Start of Dataset content
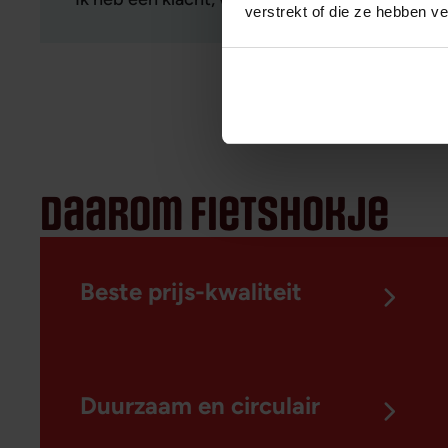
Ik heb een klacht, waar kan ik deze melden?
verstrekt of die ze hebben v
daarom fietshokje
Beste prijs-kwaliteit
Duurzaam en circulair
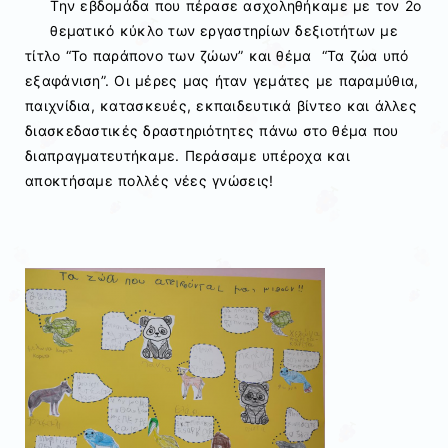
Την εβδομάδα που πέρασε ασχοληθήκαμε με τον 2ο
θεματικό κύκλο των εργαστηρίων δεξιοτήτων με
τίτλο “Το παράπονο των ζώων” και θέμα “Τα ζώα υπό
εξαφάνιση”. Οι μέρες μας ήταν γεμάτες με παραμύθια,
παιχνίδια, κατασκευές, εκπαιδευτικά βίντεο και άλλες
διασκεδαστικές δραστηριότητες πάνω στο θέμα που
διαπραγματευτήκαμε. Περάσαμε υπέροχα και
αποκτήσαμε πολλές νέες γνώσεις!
End of Dataset content
Start of Dataset content
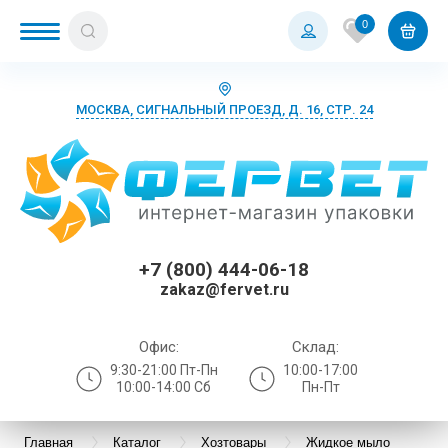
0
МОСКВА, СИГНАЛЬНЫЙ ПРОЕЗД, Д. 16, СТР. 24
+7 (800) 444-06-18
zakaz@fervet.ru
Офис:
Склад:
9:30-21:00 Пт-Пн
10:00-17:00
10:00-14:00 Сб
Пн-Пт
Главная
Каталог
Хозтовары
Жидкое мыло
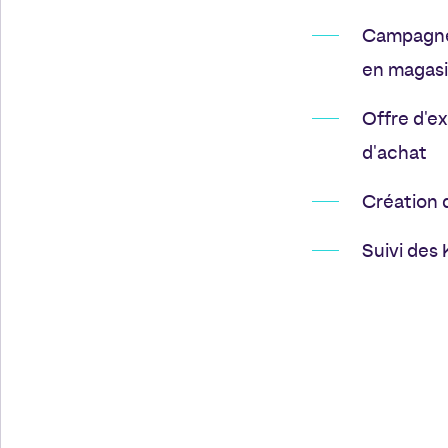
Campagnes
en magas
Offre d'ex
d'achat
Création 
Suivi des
End of Dataset content
Start of Dataset content
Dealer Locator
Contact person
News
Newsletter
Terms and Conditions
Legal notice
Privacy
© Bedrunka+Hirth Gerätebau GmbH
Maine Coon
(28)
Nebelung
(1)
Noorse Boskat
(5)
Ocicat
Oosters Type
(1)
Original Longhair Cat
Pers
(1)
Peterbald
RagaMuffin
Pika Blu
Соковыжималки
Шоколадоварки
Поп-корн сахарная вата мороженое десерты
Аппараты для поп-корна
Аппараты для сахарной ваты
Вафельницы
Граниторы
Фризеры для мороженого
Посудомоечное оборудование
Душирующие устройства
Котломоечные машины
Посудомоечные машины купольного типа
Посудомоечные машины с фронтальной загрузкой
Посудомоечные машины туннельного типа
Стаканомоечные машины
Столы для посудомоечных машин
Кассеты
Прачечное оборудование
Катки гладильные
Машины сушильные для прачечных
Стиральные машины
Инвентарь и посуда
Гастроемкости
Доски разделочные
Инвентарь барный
End of Dataset content
## Action item
Search the data above and return each line in which "θέμα" occurs.

## Solved problem
τίτλο “Το παράπονο των ζώων” και θέμα “Τα ζώα υπό
διασκεδαστικές δραστηριότητες πάνω στο θέμα που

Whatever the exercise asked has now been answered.